SEC Commissioner Greg Sankey calls for national standard to govern NIL (Conference Expansion)

Greg Sankey has mediated verbal spats emanating from Name, Image and Likeness chatter from two of the Southeastern Conference's -- and college football's -- most prominent coaches in Alabama's Nick Saban and Texas A&M's Jimbo Fisher; Sankey likewise has trekked to Washington, D.C., to discuss the nebulous system with government leaders.

Monday, as he helped kick off the SEC's annual media days gathering being hosted for the first time in Nashville, Tennessee, Sankey steadfastly proclaimed "the need for a national standard" for oversight of NIL matters.

"What seems to have happened is there's been overly broad language," said Sankey, whose pact was just extended to continue his reign atop the SEC. "When we were here (in Nashville at the SEC Men's Basketball Tournament) with our presidents in March we identified potential strategies for conference regulation of name, image, and likeness. ... 

"We're all going to be confronted, whether at the national level or the conference level, how do we want this to be overseen. You've heard me state the concerns, and I've shared those since legislation has been adopted.

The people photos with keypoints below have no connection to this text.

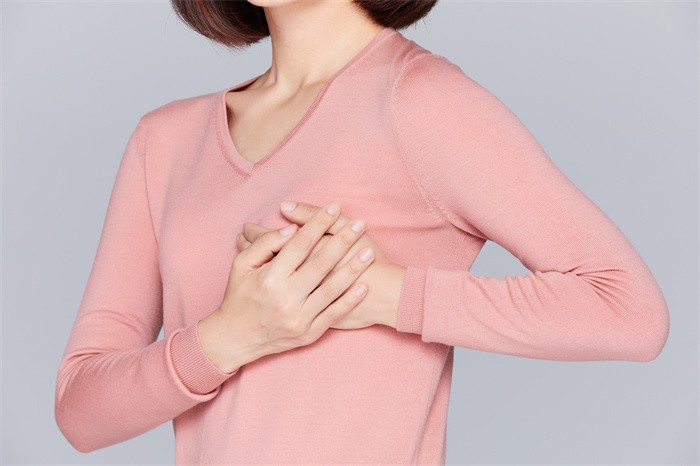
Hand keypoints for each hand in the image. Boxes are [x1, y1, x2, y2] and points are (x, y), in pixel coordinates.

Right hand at [206, 201, 375, 372]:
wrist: (235, 339)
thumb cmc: (239, 296)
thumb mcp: (241, 265)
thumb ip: (265, 244)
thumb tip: (292, 228)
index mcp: (270, 277)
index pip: (300, 244)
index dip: (318, 223)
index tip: (334, 207)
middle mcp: (286, 297)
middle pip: (321, 263)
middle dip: (343, 241)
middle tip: (360, 224)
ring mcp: (299, 317)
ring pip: (332, 289)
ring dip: (353, 269)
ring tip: (369, 251)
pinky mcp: (308, 334)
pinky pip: (333, 314)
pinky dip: (349, 300)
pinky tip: (363, 286)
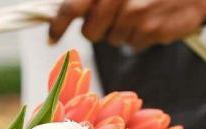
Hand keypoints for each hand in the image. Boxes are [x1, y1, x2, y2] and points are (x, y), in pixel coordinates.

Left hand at [49, 0, 205, 50]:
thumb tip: (66, 9)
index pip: (71, 7)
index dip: (58, 25)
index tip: (51, 37)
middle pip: (91, 32)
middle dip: (97, 29)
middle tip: (110, 17)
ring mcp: (137, 16)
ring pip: (114, 40)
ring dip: (122, 30)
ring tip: (140, 11)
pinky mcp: (153, 31)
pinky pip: (135, 43)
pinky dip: (142, 34)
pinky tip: (154, 17)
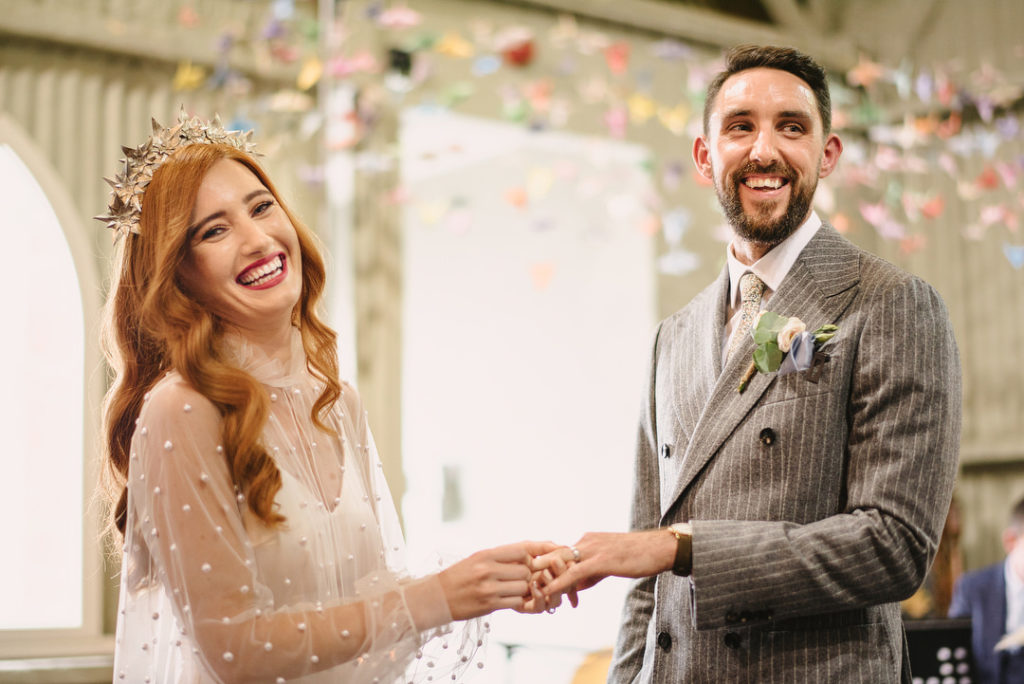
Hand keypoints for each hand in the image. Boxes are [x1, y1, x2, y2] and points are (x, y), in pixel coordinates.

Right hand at [439, 541, 558, 619]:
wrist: (437, 597)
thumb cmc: (458, 577)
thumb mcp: (476, 559)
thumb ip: (499, 557)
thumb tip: (527, 555)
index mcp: (485, 555)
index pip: (521, 551)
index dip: (529, 558)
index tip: (527, 563)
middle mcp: (487, 570)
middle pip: (525, 570)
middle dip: (526, 576)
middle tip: (519, 579)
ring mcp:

"So this is an ongoing problem that we identified as the exact wrong way to go about permitting student-athletes to engage in name, image, and likeness activity.

"It is a current circumstance, and you heard me observe that it speaks to the need for a national standard."

While Sankey declined to delve into the "minutiae" of potential NIL reform, he did echo the concerns of what numerous college football coaches, player personnel directors and other athletics staffers have expressed to FootballScoop: who has the power of roster assembly.

 As collectives -- which saw seven of college athletics's largest entities including the likes of Georgia's Classic City Collective, Michigan's Champions Circle and Tennessee's Spyre form what Sankey termed a "collection of collectives -- dole out endorsement deals for student-athletes, pressure from both external and internal factors can become a real issue, Sankey explained.

"Let me be specific about the concerns: One of the concerns that I've been public about this is transferring control at an institutional level of rosters, who's on a roster, pressure on playing time from coaches, and then up the chain of command to athletics directors and presidents or chancellors to an outside entity," Sankey said, with outside entity in this instance being a potential collective group.

"People have opined about booster influence, but with collective activity about which we've read, I think it magnifies that concern, who's really in charge.

"So that informs the talking point. I have read with interest on this formation of a collective association or a collective, I guess, a collection of collectives. And William King, our associate commissioner for legal affairs, has reached out to some just to have a conversation to learn more. We have to be in a constant learning mode. We want to exercise care. We want to do that in collaboration with our campuses."

While Sankey spent most of his opening remarks on NIL elements, he reiterated the SEC's focus is on getting to 16 teams a year from now when both Oklahoma and Texas are formally folded into the conference. 

"My view is we know who we are; we're comfortable as a league," Sankey said. "We're focused on our growth to 16. We've restored rivalries. We're geographically contiguous with the right kind of philosophical alignment, and we can stay at that level of super conference. 

"When you go bigger, there are a whole other set of factors that have to be considered, and I'm not sure I've seen those teased out other than in my mind late at night."